# Converting Aquariums to Vivariums



## Bluewesko (Aug 24, 2011)

Hi all, I'm new to this site, so bear with me if this has already been discussed.
I have 125L aquarium, with 2 tube lights in hood, has small vents at the back (top) to allow wires, it's 3ft x 2ft x 1.5ft. Had fish for many years and also have smaller tank but very interested in getting a Bearded Dragon. 
Can my tank been converted safely or will I need to sell and buy a Vivarium?
I understand I will need a UVB Strip light, which I can just pop into the inbuilt attachments, but I'm wondering about the heat lamp, I'm aware that heat may build up (due to glass) so a thermostat is needed. The small vents would allow the wire's through and have some air-flow, so thinking I would need to cage off the heat bulb/lamp. Is this right?

I've already have alot of driftwood so getting up to the light wouldn't be a problem. I've read mixed reviews on coverting tanks but not as detailed as my tank is. Also aware of clipping down the lids, but can I have one normal strip light (daylight) and one UVB or just one UVB. 
Can you get heat strip bulbs? Silly question but just starting out:lol2: 
Confused on what bedding is ideal for Beardies too? As some reviews saying sand isn't good for their digestion but reptile carpet sounds ugly, though if it's best I'd do it. Anyway, any info bad or good would really help, trying to gather as much info before we take the step in getting a Dragon (I'm stay at home Mum) so more than likely it will be out the viv more time than in  
Thanks in advance


----------



## fuzzzzbuzzzz (Apr 11, 2010)

I can't really help you to much but I honestly would buy another wooden vivariums, you can pick them up for £70 or make them. And a thermostat is a must. Also instead of using sand (risk of impaction) you can use slate, cheaper, and if they poop on it, it's easy to clean as you can just wipe it off

Gemma


----------



## OrigamiB (Feb 19, 2008)

Glass tanks are generally a no, in theory it sounds great but Glass has some major drawbacks compared to a wooden vivarium.

For starters you may have problems getting the required temperatures as glass does not contain the heat very well.
Circulation for the air would also be very bad as all the circulation would be at the top, rather then at the bottom where the beardie lives. Wooden vivs can have vents placed all around for the best and most efficent circulation. Poor circulation may increase the humidity and will also make the air stagnant in the viv.
Lighting will be harder to use aswell as the hood will most likely be too far from the ground, you can build up a basking spot to reach it but this is not good enough as then only that point will have UVB.
And last but not least, most animals do not understand the concept of glass and being placed in a 4 sided glass box can be very stressful for the animal. This is why a lot of people suggest covering 2 or more sides of a glass vivarium.
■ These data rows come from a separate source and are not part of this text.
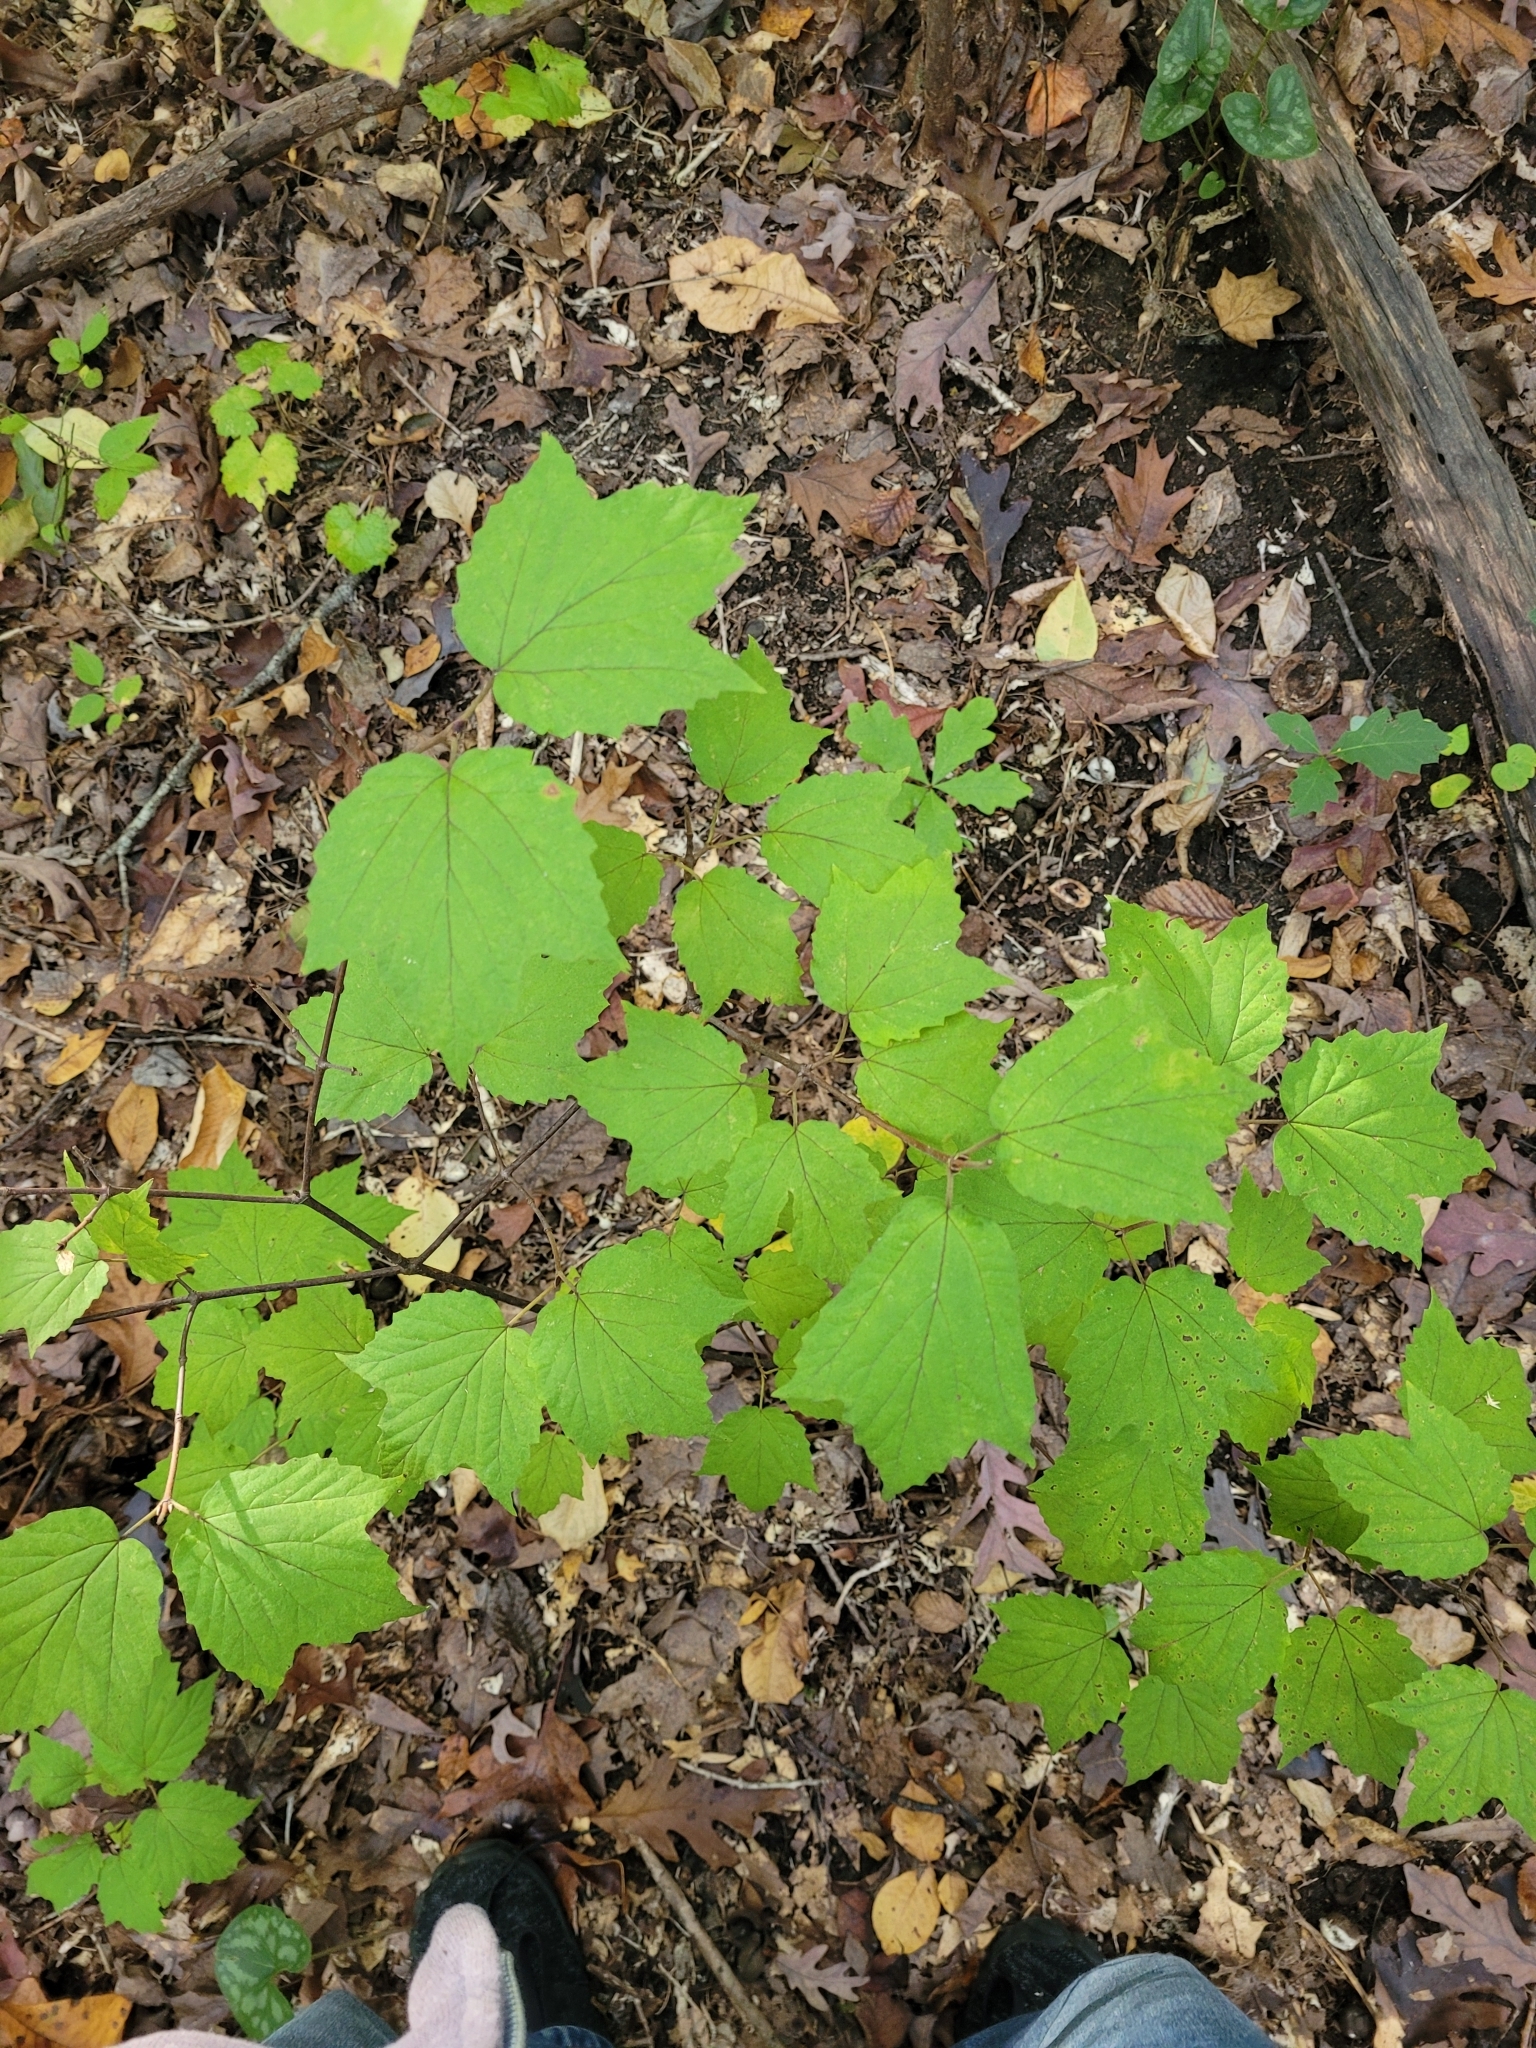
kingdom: Plantae
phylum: Tracheophyta
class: Magnoliopsida
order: Dipsacales
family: Viburnaceae
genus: Viburnum
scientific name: Viburnum acerifolium
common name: Dockmackie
To sum up? Use the fish tank for a humid species. Geckos and amphibians do really well in glass vivs. Buy a wooden one for the beardie, they do not cost much these days and you will most definately see the benefits


----------



## Ron Magpie (Oct 11, 2009)

I've kept a bearded lizard in a tank with no special problems- although I did insulate the sides and back with polystyrene during the winter. I kept him on play sand (from Early Learning Centre!:lol2 which is smooth, so it lessens digestive problems, with his food bowl on a piece of slate to keep it away from the sand. For the lid I used the standard Clearseal viv lid, ordered through my petshop. This has ventilation, a sliding glass opening panel and a place to fix the lamp. Although i don't have beardies any more, I use these lids on three of my tanks- two toad tanks and one for my corn snake- and find them very useful.


----------